Bank Indonesia menaikkan suku bunga acuannya sebesar 50bp (basis poin, setara 0,50%) menjadi 5,25% untuk menopang nilai tukar rupiah di tengah volatilitas (gejolak) global yang meningkat terkait konflik Timur Tengah. Bank sentral juga memaparkan langkah yang lebih ketat untuk menstabilkan mata uang.
Gubernur Perry Warjiyo mengatakan intervensi (aksi stabilisasi) di pasar valuta asing akan ditingkatkan melalui NDF (non-deliverable forward, kontrak lindung nilai kurs tanpa penyerahan fisik mata uang) di luar negeri dan domestik, serta pasar spot (transaksi kurs dengan penyelesaian segera). Ia juga menyebut pembaruan instrumen kebijakan moneter untuk mengelola likuiditas (ketersediaan uang di sistem perbankan) dan menjaga stabilitas rupiah.
Pertahanan Rupiah Jadi Prioritas
Langkah kebijakan ini ditujukan untuk menjaga inflasi tetap dalam target 1,5–3,5% untuk 2026–2027, meski ada tekanan dari harga energi global. Artikel ini juga menyinggung rencana terkait sentralisasi ekspor komoditas melalui sovereign wealth fund (dana kekayaan negara, lembaga investasi milik negara).
Pertumbuhan PDB (Produk Domestik Bruto, ukuran total output ekonomi) 2026 diperkirakan 4,9–5,7%, dengan belanja pemerintah disebut menjadi penopang. Defisit transaksi berjalan (selisih negatif antara penerimaan dan pembayaran devisa) diperkirakan 0,5–1,3% dari PDB pada 2026.
Kenaikan 50 basis poin yang mengejutkan dari Bank Indonesia adalah sinyal kuat untuk mendukung rupiah.

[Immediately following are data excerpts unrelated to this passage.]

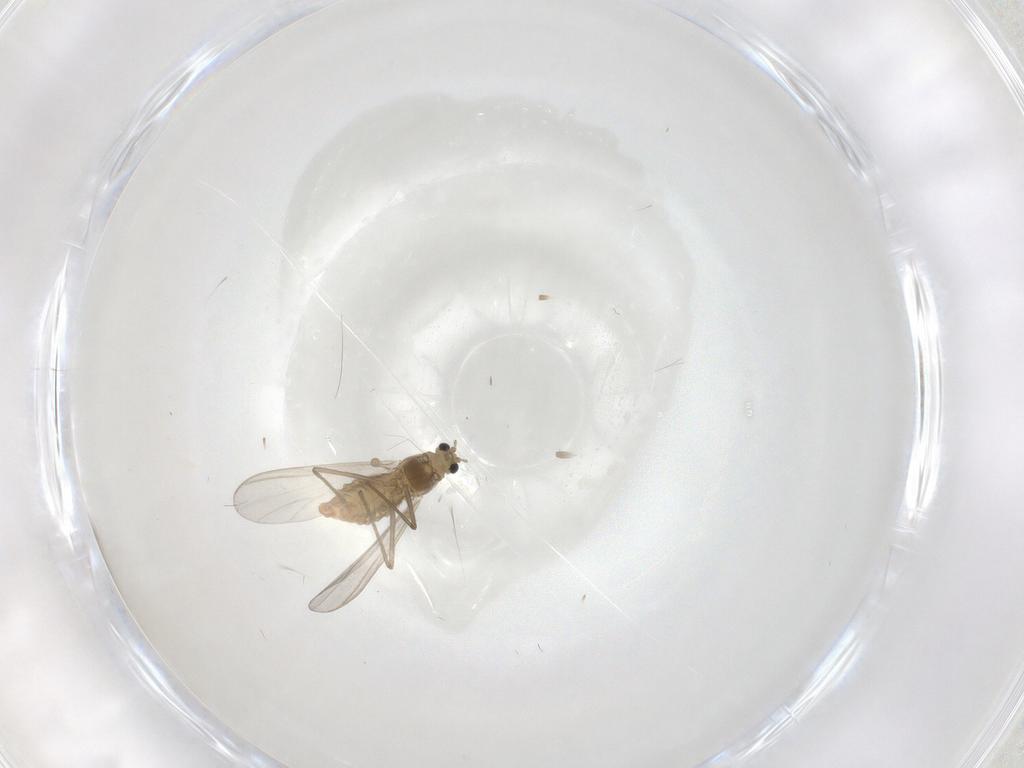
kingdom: Animalia
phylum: Arthropoda
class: Insecta
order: Diptera
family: Chironomidae
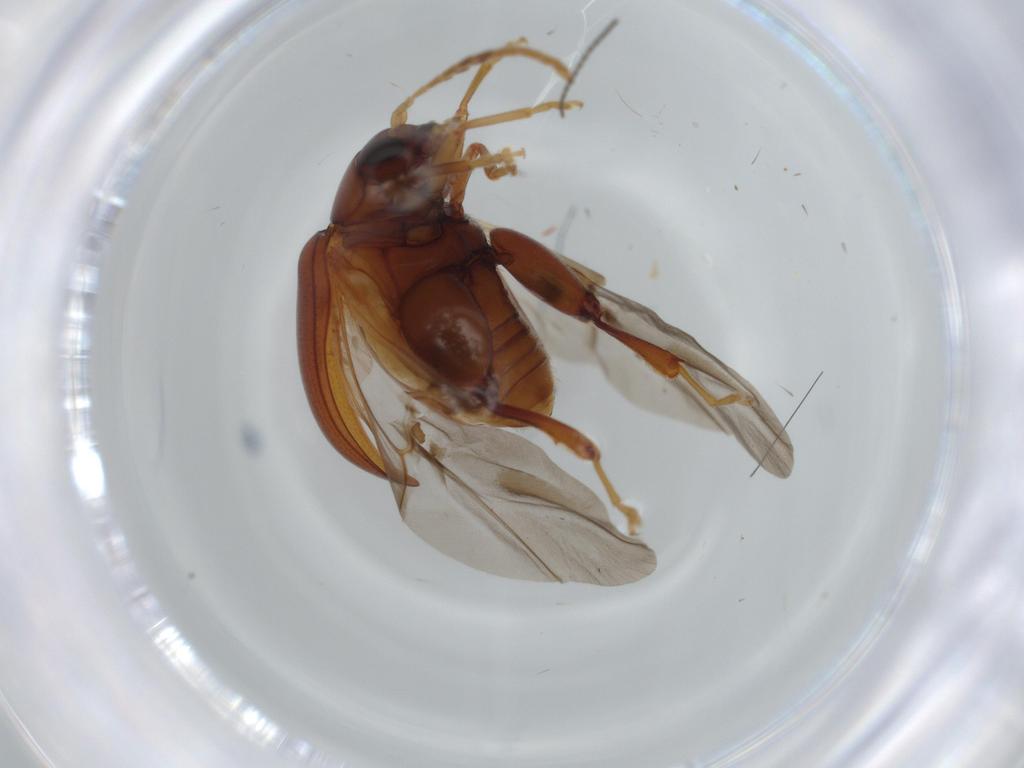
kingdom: Animalia
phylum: Arthropoda
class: Insecta
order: Coleoptera
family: Chrysomelidae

Langkah agresif ini berarti pasar bisa memperkirakan batas bawah rupiah akan lebih kuat dalam beberapa pekan ke depan. Bagi pelaku pasar, ini membuat posisi short rupiah (bertaruh rupiah melemah) menjadi jauh lebih berisiko.
Langkah ini kemungkinan menekan volatilitas jangka pendek karena bank sentral sudah menunjukkan arah kebijakannya. Pola serupa terjadi saat tekanan pasar negara berkembang pada 2025, ketika langkah tegas menurunkan biaya opsi (harga kontrak derivatif yang memberi hak beli/jual). Kami melihat peluang pada strategi menjual opsi call USD/IDR (kontrak yang diuntungkan jika USD/IDR naik), dengan posisi bahwa kurs akan stabil atau rupiah menguat.
Pasar Menilai Ulang Carry dan Hedging
Alasan kenaikan suku bunga ini jelas untuk kurs, bukan inflasi. Data April 2026 menunjukkan inflasi 3,1%, masih dalam kisaran target bank sentral. Ini menunjukkan pembuat kebijakan bersikap pre-emptive (bertindak lebih awal untuk mencegah risiko) dan punya kredibilitas kuat untuk menjaga IDR.
Dengan suku bunga kebijakan 5,25%, daya tarik carry trade rupiah (strategi meminjam mata uang berbunga rendah lalu menempatkannya di aset berbunga lebih tinggi) meningkat, terutama karena suku bunga AS bertahan sekitar 5,0%. Selisih suku bunga yang lebih lebar ini dapat menarik aliran modal masuk dan membuat posisi long IDR (bertaruh rupiah menguat) di pasar forward (kontrak kurs untuk tanggal mendatang) lebih menarik. Ini diperkirakan memberi permintaan yang stabil bagi rupiah.
Fundamental ekonomi juga memberi dukungan untuk memegang aset rupiah. Dengan proyeksi pertumbuhan PDB tetap kuat mendekati 5% pada 2026, ekonomi Indonesia dinilai cukup solid. Pertumbuhan ini, bersama defisit transaksi berjalan yang masih terkelola, menunjukkan kebijakan bank sentral bertumpu pada dasar yang cukup stabil.
Dengan komitmen bank menggunakan pasar spot, NDF, dan instrumen lain, ini dapat dilihat sebagai upaya terkoordinasi untuk mengelola nilai tukar. Biaya hedging (lindung nilai untuk membatasi risiko) terhadap pelemahan rupiah meningkat. Pasar kini memantau apakah USD/IDR bisa bertahan di bawah level 16.450 yang ditembus pekan lalu.